The artist would capture scenes around the Netherlands for many years, finding all manner of different sources of inspiration. The big change would come after his move to Paris, at which point he started to delve deeper into the world of abstract art and from that point onwards his connection to the Netherlands starting to fade. He would create many interpretations of this lighthouse in Westkapelle between the years of 1909-1911. He seemed struck by its unique nature, standing free by itself high above everything around it. The landscape around Zeeland is flat and barren, though entirely beautiful, and so most of Mondrian's work here would be of landscapes devoid of detail, reduced almost to flat bands of colour for the sun, sea and land. He would come across dunes here that featured regularly and the region was entirely suitable for a reduced palette.

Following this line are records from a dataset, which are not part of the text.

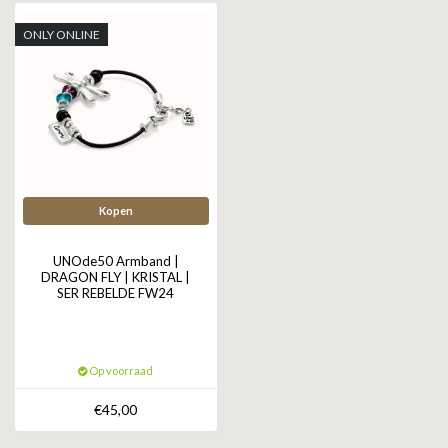
ONLY ONLINE
Kopen
UNOde50 Armband |
DRAGON FLY | KRISTAL |
SER REBELDE FW24
Op voorraad
€45,00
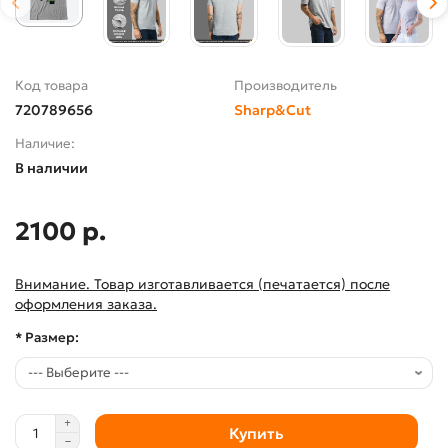
Код товара
Производитель
720789656
Sharp&Cut
Наличие:
В наличии
2100 р.
Внимание. Товар изготавливается (печатается) после
оформления заказа.
* Размер:
Купить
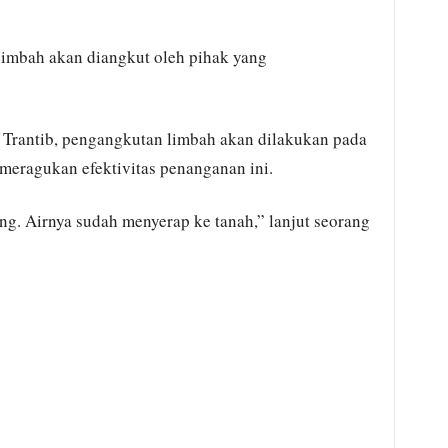
 limbah akan diangkut oleh pihak yang
 Trantib, pengangkutan limbah akan dilakukan pada
 meragukan efektivitas penanganan ini.
ng. Airnya sudah menyerap ke tanah,” lanjut seorang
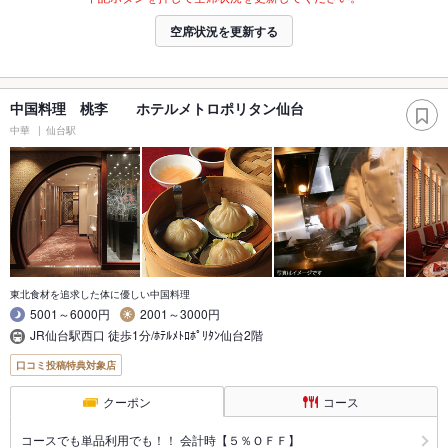
空席状況を更新する
中国料理 桃李 ホテルメトロポリタン仙台
中華
仙台駅
東北食材を追求した体に優しい中国料理
5001～6000円
2001～3000円
JR仙台駅西口 徒歩1分/ﾎﾃﾙﾒﾄﾛﾎﾟﾘﾀﾝ仙台2階
口コミ投稿特典対象店
クーポン
コース
コースでも単品利用でも！！ 会計時【５％ＯＦＦ】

Though knowledgeable on the geography of the Netherlands will now that Westkapelle is to be found in the province of Zeeland which is perhaps the quietest part of the entire country. One can still find many of the location captured by Mondrian there today, and most have changed very little. Even a century later one can still find the same lighthouse as featured in a number of his paintings and the landscape views of dunes are also just as untouched as they ever were. In visiting this region Mondrian must have been searching for an escape from normal life, somewhere that would allow his mind to rest and recover. It was fortunate that whilst here he also discovered several elements of this unique environment which would inspire a whole body of work.